Bencana yang terjadi berturut-turut pada 22–27 November 2025 itu merusak jaringan transportasi di tujuh kabupaten/kota di Sumatera Barat: Padang, Padang Pariaman, Agam, Pesisir Selatan, Tanah Datar, Pariaman, Kabupaten Solok, serta Kota Solok. Sejumlah ruas jalan terputus. Jalur Lembah Anai—urat nadi pergerakan dari Bukittinggi dan Riau—lumpuh total akibat longsoran besar. Dengan situasi itu, Sitinjau Laut menjadi rute paksa bagi seluruh arus kendaraan.
Masalahnya, jalur ini sejak lama dikenal sebagai titik rawan: tanjakan ekstrem, turunan curam, dan jurang dalam membatasi ruang gerak. Ketika ribuan kendaraan dialihkan ke sana, kelebihan beban langsung berubah menjadi kemacetan permanen.

Hasil penelusuran di lapangan 9 Desember 2025,saat kami melakukan perjalanan dari Bukittinggi menuju kota padang yang tidak ada pilihan yang akan dilalui kendaraan roda empat ,melalui rute padang panjang-solok aro suka-Indarung, fenomena yang terjadi menunjukkan ini efek domino dari akses tunggal tanpa ada alternatif lain, kendaraan hanya bergerak dalam pola stop and go. Jika biasanya perjalanan Solok–Padang saja ditempuh satu setengah jam, kini waktu melayang hingga lima jam atau lebih. Ambulans yang membawa pasien gawat darurat pun kerap terperangkap berjam-jam tanpa jalan keluar.
Data dari petugas lapangan menyebutkan, tidak sedikit gangguan di jalur,sebuah truk mogok, truk CPO terguling dan menumpahkan minyak, atau sopir yang nekat mengambil jalur kanan,langsung menciptakan antrean panjang hingga beberapa kilometer.

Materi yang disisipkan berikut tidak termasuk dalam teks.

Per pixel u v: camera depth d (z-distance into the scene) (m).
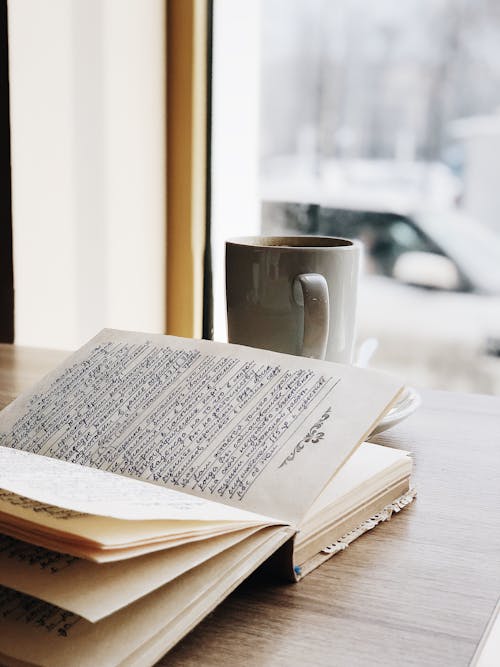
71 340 1.08
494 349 1.57
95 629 0.27
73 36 1.03
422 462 0.50
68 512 0.29
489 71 1.65
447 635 0.30
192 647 0.29
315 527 0.35
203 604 0.28
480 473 0.48
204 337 1.36
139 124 1.20
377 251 1.65
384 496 0.42
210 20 1.27
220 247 1.38
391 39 1.66
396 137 1.68
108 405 0.45
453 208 1.68
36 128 0.97
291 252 0.56
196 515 0.30
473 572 0.36
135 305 1.24
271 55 1.48
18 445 0.43
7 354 0.76
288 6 1.52
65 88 1.02
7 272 0.94
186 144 1.27
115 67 1.12
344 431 0.37
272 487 0.36
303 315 0.57
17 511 0.29
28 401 0.47
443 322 1.64
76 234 1.07
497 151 1.65
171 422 0.42
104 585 0.27
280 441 0.38
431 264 1.65
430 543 0.39
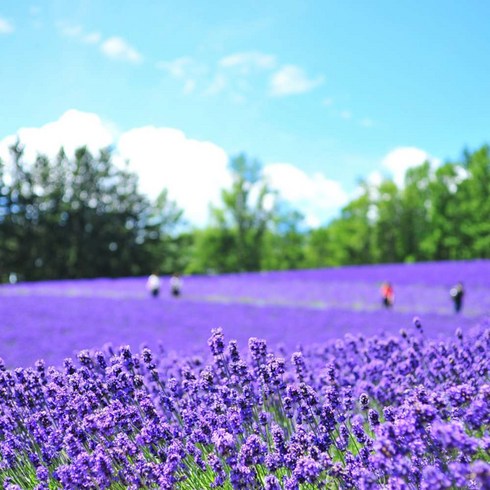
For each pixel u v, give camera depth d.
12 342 16.45
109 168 79.44
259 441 4.09
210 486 4.36
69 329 19.39
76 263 75.62
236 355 5.59
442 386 5.93
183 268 82.12
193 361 7.69
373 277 42.09
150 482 4.27
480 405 3.96
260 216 80.38
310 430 5.14
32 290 38.88
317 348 9.55
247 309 25.25
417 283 37.44
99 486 4.19
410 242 82.75
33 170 75.69
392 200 82.31
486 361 6.18
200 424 4.85
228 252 80.88
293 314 23.08
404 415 4.04
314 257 95.12
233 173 79.25
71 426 4.75
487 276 37.16
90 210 76.81
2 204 73.50
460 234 73.75
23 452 5.05
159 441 4.79
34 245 73.94
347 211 85.38
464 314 22.50
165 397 5.59
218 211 80.31
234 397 5.15
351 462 4.27
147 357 5.73
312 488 4.18
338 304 29.66
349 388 5.80
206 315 23.47
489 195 69.94
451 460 4.00
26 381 5.64
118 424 4.86
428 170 84.69
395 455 3.57
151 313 24.08
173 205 82.19
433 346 6.77
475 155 71.31
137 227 79.88
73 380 5.29
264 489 3.99
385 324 19.16
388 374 6.44
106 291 37.91
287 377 6.81
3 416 5.29
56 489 4.63
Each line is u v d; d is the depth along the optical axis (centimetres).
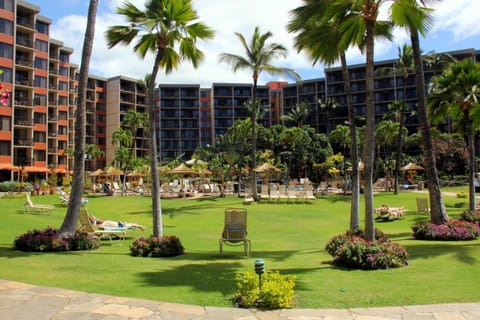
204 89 8394
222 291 586
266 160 5344
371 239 859
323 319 463
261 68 2758
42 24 5431
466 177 4872
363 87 7156
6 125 4409
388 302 530
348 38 951
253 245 1206
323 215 2081
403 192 3647
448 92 1598
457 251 914
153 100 1100
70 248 1011
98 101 7619
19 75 4956
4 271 705
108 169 4212
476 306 507
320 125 7612
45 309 488
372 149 873
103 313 477
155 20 1034
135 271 731
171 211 2253
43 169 5031
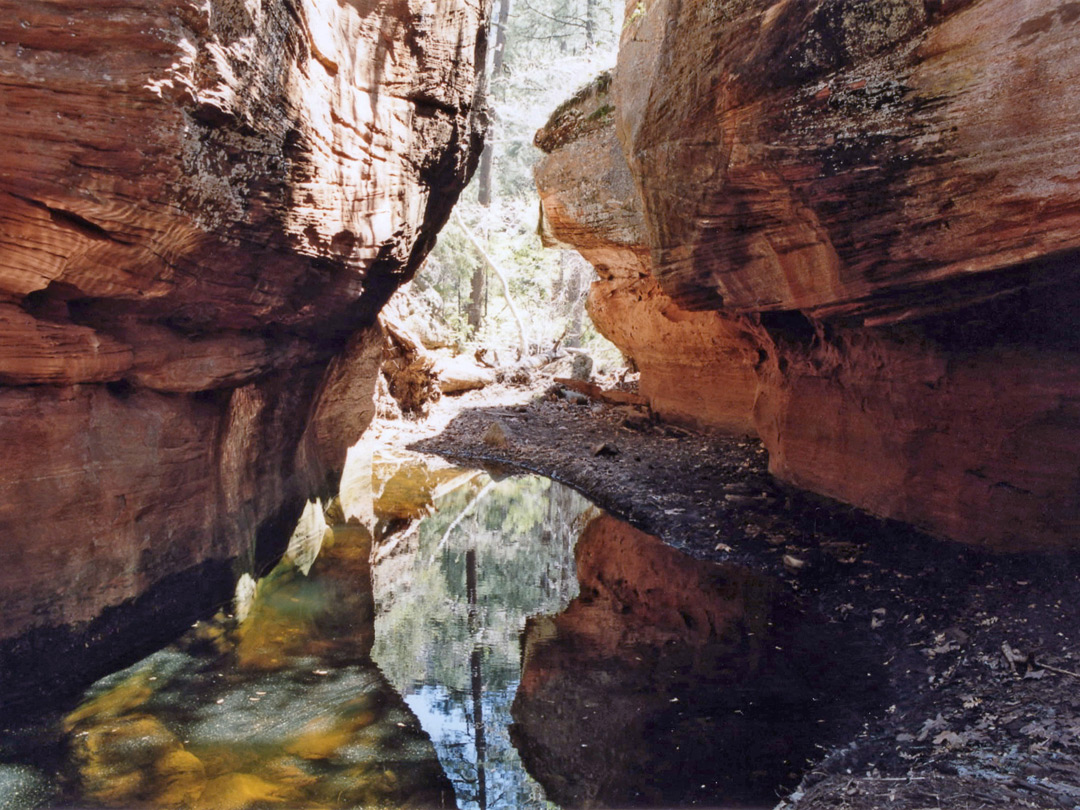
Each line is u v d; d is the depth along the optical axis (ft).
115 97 10.19
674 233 24.34
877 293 18.02
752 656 17.22
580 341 85.10
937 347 19.92
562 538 28.96
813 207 17.10
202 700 13.80
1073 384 16.81
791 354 28.73
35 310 12.32
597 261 45.50
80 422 13.39
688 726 14.01
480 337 79.56
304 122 15.48
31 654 12.30
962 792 10.71
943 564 19.34
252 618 18.26
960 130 13.56
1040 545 17.87
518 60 85.15
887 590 19.48
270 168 14.28
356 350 30.12
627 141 27.04
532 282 87.30
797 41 16.16
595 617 20.12
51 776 10.94
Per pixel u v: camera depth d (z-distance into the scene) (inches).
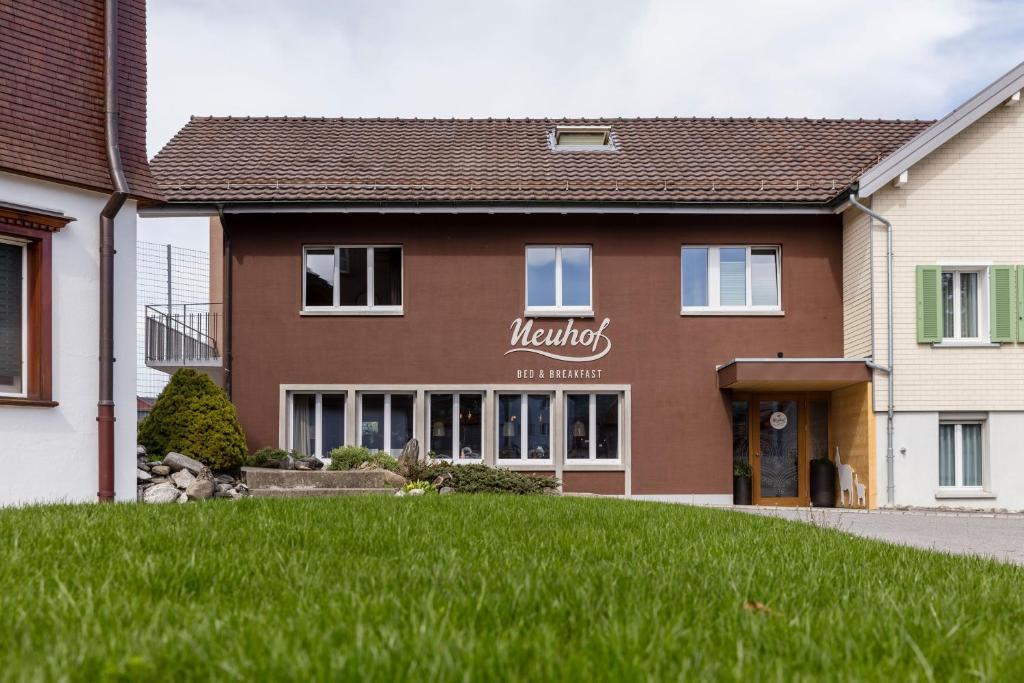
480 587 179.9
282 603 163.8
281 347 780.6
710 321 789.2
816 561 244.7
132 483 512.1
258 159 826.2
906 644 141.3
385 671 117.6
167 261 977.5
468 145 875.4
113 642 129.6
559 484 731.4
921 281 737.6
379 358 781.3
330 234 783.7
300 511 338.6
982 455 746.2
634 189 767.7
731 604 167.9
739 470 793.6
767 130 915.4
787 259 792.9
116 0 516.1
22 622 142.2
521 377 783.1
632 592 177.3
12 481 458.9
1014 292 741.9
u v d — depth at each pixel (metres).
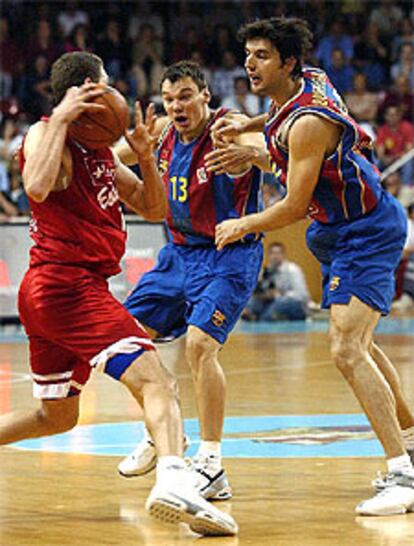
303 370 23.09
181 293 12.35
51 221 9.80
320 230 11.50
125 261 32.03
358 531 9.88
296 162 10.88
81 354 9.75
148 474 12.56
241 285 12.05
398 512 10.62
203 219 12.26
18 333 31.38
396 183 37.78
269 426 16.03
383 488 11.13
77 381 10.33
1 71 43.34
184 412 17.50
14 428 10.54
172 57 46.00
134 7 47.38
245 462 13.27
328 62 45.53
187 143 12.34
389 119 40.31
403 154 39.78
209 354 11.71
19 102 41.16
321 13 47.53
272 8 47.94
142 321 12.51
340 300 11.16
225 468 12.90
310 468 12.84
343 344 11.13
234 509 10.83
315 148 10.85
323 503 11.08
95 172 9.78
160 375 9.58
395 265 11.39
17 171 35.28
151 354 9.66
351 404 18.36
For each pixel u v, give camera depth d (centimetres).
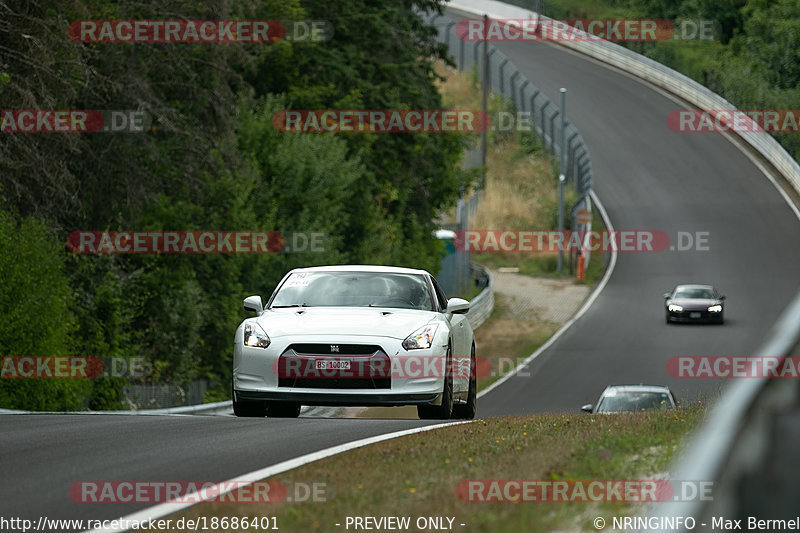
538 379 14700
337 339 5066
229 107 12950
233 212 12962
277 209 14875
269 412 6012
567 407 12556
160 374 12056
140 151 11750
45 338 8994
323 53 18112
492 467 3172
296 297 5588
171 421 4841
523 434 4091
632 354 16488
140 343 11938
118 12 11188
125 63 11494
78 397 9431
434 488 2844
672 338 17750
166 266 12288
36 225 9238
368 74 18812
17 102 9500
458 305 5584
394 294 5550
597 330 18625
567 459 3231
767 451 1462
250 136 15012
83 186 11338
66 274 11075
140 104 11219
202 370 12962
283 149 15188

Tidak jarang, aksi saling serobot memicu adu mulut dan perkelahian.

Situasi Sitinjau Laut mengungkap ketidaksiapan manajemen lalu lintas menghadapi bencana yang skalanya telah diprediksi. Hujan intensitas tinggi pada November bukan fenomena baru. Kerentanan Lembah Anai terhadap longsor juga bukan rahasia,pertanyaan yang menggantung siapa yang mengatasi hal seperti ini jadi tanya Tanya besar
Namun, ketika bencana benar-benar menghantam, tak ada skenario alternatif yang siap dijalankan. Jalur yang sejak awal tidak layak menampung volume kendaraan besar tiba-tiba dipaksa mengambil seluruh beban provinsi.
Suara warga yang ditemui dalam kemacetan menyuarakan hal serupa: “Seolah-olah kita dibiarkan mencari jalan sendiri,” kata seorang pengemudi travel yang sudah tiga hari bolak-balik tanpa kepastian.
Bagi pegawai yang bekerja lintas kota, kemacetan Sitinjau Laut bukan hanya soal waktu terbuang. Kinerja terganggu, biaya operasional melonjak, dan tekanan mental meningkat. “Kami jadi hidup berdasarkan tebakan. Tidak ada yang tahu jam berapa bisa sampai,” ujar seorang pekerja yang tiap hari bolak-balik Padang–Solok,semua ini bermuara produktivitas warga terkikis.
Dalam berbagai kesempatan, pemerintah daerah menyampaikan tengah mengevaluasi rute alternatif dan percepatan penanganan titik-titik longsor. Namun hingga kini, Sitinjau Laut tetap menjadi satu-satunya jalur yang harus dipaksa berjalan, meski kondisinya sudah jauh dari ideal.
Pertanyaan besar pun menggantung: sampai kapan warga mesti menanggung keterlambatan, tekanan, dan pertaruhan keselamatan di jalur yang bahkan dalam kondisi normal tidak pernah benar-benar aman?
Sementara jawaban belum terlihat, Sitinjau Laut terus mengular. Mesin terus menyala. Dan kemacetan itu, seperti bencana yang memicunya, belum menunjukkan tanda-tanda akan berhenti.(afrizal soedarta)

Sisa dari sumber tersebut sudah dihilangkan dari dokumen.